Work to be completed | Extend the mailing-list thread about the Linux idle loop and polling mode below, picking up right after its final line.

Text passage |
Start of Block
On Thu, 18 Jan 2024, Vincent Guittot wrote:

> Hi Julia,
>
> Sorry for the delay. I have been involved on other perf regression
>
> On Fri, 5 Jan 2024 at 18:27, Julia Lawall <[email protected]> wrote:
> >
> >
> >
> > On Fri, 5 Jan 2024, Julia Lawall wrote:
> >
> > >
> > >
> > > On Fri, 5 Jan 2024, Vincent Guittot wrote:
> > >
> > > > On Fri, 5 Jan 2024 at 15:51, Julia Lawall <[email protected]> wrote:
> > > > >
> > > > > > Your system is calling the polling mode and not the default
> > > > > > cpuidle_idle_call() ? This could explain why I don't see such problem
> > > > > > on my system which doesn't have polling
> > > > > >
> > > > > > Are you forcing the use of polling mode ?
> > > > > > If yes, could you check that this problem disappears without forcing
> > > > > > polling mode ?
> > > > >
> > > > > I expanded the code in do_idle to:
> > > > >
> > > > > if (cpu_idle_force_poll) { c1++;
> > > > > tick_nohz_idle_restart_tick();
> > > > > cpu_idle_poll();
> > > > > } else if (tick_check_broadcast_expired()) { c2++;
> > > > > tick_nohz_idle_restart_tick();
> > > > > cpu_idle_poll();
> > > > > } else { c3++;
> > > > > cpuidle_idle_call();
> > > > > }
> > > > >
> > > > > Later, I have:
> > > > >
> > > > > trace_printk("force poll: %d: c1: %d, c2: %d, c3: %d\n",cpu_idle_force_poll, c1, c2, c3);
> > > > > flush_smp_call_function_queue();
> > > > > schedule_idle();
> > > > >
> > > > > force poll, c1 and c2 are always 0, and c3 is always some non-zero value.
End of Block
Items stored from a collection
Start of Block
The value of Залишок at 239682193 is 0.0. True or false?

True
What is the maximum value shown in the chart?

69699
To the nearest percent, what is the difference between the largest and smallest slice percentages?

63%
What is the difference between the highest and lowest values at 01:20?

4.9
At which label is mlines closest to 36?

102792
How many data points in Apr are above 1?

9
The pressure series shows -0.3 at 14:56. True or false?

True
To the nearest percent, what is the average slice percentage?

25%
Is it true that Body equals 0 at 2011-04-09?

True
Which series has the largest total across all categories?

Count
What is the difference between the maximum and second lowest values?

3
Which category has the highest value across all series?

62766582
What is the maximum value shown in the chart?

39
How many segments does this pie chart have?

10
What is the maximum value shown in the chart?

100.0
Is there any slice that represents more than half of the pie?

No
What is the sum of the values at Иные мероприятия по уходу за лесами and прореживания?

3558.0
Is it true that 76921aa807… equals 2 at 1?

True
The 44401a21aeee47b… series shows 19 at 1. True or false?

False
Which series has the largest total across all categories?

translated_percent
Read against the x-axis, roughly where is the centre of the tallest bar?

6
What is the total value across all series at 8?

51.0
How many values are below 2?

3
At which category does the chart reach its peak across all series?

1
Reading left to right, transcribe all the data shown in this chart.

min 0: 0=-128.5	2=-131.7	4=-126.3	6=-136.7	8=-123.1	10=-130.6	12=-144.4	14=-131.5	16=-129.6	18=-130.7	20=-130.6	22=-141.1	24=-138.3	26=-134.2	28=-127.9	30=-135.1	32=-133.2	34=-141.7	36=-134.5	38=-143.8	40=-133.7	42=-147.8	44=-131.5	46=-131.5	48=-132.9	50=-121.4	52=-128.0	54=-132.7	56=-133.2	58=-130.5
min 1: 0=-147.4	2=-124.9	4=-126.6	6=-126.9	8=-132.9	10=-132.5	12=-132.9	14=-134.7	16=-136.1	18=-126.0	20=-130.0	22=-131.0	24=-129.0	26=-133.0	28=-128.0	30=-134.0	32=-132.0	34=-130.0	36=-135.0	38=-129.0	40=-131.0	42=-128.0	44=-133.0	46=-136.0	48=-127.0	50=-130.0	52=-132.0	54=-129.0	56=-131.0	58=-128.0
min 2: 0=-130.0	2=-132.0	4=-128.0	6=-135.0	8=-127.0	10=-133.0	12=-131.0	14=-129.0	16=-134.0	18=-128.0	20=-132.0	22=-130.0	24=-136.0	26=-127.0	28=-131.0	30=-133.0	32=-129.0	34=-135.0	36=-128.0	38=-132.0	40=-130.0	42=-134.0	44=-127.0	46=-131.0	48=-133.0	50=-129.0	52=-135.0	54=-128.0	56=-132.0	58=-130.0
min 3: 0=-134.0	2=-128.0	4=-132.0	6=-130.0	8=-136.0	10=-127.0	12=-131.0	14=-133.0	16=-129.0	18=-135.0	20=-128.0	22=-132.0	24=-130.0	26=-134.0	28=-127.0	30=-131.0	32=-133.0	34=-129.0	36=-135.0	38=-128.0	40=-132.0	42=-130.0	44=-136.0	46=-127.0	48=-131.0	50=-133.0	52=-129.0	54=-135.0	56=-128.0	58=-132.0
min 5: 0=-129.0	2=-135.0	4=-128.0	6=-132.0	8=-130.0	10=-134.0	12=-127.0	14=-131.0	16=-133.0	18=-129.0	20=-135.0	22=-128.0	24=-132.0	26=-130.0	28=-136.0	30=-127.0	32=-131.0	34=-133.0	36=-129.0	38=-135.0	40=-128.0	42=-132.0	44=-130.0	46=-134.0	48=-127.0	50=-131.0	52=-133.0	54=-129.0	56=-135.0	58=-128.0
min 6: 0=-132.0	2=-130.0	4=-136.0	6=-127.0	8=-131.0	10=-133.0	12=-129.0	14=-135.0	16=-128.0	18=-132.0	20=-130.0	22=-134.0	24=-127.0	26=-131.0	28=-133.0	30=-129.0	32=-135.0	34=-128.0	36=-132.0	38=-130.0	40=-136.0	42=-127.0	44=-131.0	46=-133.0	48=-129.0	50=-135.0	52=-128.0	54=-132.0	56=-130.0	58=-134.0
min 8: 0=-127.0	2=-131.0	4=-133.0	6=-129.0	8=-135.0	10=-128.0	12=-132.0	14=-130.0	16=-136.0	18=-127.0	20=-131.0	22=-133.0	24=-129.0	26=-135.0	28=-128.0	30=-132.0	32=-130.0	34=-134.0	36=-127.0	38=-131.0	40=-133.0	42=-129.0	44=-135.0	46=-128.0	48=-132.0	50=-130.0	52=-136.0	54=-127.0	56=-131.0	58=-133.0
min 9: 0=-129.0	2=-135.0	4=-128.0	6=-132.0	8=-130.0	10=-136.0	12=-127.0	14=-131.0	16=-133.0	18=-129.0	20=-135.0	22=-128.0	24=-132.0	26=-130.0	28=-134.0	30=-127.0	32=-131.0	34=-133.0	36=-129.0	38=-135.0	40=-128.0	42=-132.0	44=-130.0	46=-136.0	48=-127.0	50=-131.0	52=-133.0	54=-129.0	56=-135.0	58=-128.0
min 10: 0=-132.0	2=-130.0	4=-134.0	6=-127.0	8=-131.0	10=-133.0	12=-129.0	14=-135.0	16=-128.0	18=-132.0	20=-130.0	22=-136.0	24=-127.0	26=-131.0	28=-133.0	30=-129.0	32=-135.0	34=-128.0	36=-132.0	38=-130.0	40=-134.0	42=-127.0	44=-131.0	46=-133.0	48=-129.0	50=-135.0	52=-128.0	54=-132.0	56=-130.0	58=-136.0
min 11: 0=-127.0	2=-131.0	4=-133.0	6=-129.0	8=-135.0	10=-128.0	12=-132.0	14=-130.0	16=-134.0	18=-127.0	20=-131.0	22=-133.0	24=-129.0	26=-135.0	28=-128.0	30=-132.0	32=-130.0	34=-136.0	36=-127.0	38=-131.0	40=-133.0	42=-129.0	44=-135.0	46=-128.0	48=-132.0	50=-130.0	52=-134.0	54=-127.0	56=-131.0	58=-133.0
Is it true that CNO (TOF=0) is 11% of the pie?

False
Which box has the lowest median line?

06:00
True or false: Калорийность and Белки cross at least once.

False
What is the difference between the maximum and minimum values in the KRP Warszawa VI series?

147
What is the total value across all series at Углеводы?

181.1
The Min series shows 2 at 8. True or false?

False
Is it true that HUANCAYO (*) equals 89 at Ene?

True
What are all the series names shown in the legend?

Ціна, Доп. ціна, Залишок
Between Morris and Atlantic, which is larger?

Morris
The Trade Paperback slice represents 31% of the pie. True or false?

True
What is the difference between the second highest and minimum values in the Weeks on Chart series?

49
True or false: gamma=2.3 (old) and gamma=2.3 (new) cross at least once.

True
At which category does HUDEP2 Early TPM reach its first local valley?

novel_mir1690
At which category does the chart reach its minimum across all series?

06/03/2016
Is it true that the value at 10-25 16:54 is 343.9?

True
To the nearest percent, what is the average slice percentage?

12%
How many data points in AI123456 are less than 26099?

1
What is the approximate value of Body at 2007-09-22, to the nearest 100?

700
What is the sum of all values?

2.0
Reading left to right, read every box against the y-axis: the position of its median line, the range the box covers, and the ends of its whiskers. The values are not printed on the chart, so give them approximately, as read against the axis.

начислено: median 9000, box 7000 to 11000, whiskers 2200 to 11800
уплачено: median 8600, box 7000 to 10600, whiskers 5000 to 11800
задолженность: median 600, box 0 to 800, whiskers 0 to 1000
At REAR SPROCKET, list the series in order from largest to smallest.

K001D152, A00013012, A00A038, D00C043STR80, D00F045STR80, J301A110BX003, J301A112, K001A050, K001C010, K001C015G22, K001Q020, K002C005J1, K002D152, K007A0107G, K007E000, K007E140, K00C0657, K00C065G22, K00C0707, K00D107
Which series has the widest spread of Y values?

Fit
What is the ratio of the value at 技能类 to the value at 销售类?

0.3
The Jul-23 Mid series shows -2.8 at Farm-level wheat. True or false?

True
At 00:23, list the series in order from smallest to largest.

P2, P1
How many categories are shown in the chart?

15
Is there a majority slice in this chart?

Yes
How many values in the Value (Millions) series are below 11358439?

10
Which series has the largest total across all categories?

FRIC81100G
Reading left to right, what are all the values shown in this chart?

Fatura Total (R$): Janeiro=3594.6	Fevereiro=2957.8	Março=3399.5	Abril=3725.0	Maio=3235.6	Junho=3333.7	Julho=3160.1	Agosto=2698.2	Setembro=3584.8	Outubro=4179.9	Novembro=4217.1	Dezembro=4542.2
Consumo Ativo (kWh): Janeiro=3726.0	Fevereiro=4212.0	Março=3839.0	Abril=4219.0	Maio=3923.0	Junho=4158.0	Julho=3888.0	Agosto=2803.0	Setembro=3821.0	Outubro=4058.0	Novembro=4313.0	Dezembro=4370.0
End of Block
Result of this task |
> > > > > Sometimes small (often 1), and sometimes large (304 or 305).
> > > > >
> > > > > So I don't think it's calling cpu_idle_poll().
> > > >
> > > > I agree that something else
> > > >
> > > > >
> > > > > x86 has TIF_POLLING_NRFLAG defined to be a non zero value, which I think
> > > > > is sufficient to cause the issue.
> > > >
> > > > Could you trace trace_sched_wake_idle_without_ipi() ans csd traces as well ?
> > > > I don't understand what set need_resched() in your case; having in
> > > > mind that I don't see the problem on my Arm systems and IIRC Peter
> > > > said that he didn't face the problem on his x86 system.
> > >
> > > TIF_POLLING_NRFLAG doesn't seem to be defined on Arm.
> > >
> > > Peter said that he didn't see the problem, but perhaps that was just
> > > random. It requires a NUMA move to occur. I make 20 runs to be sure to
> > > see the problem at least once. But another machine might behave
> > > differently.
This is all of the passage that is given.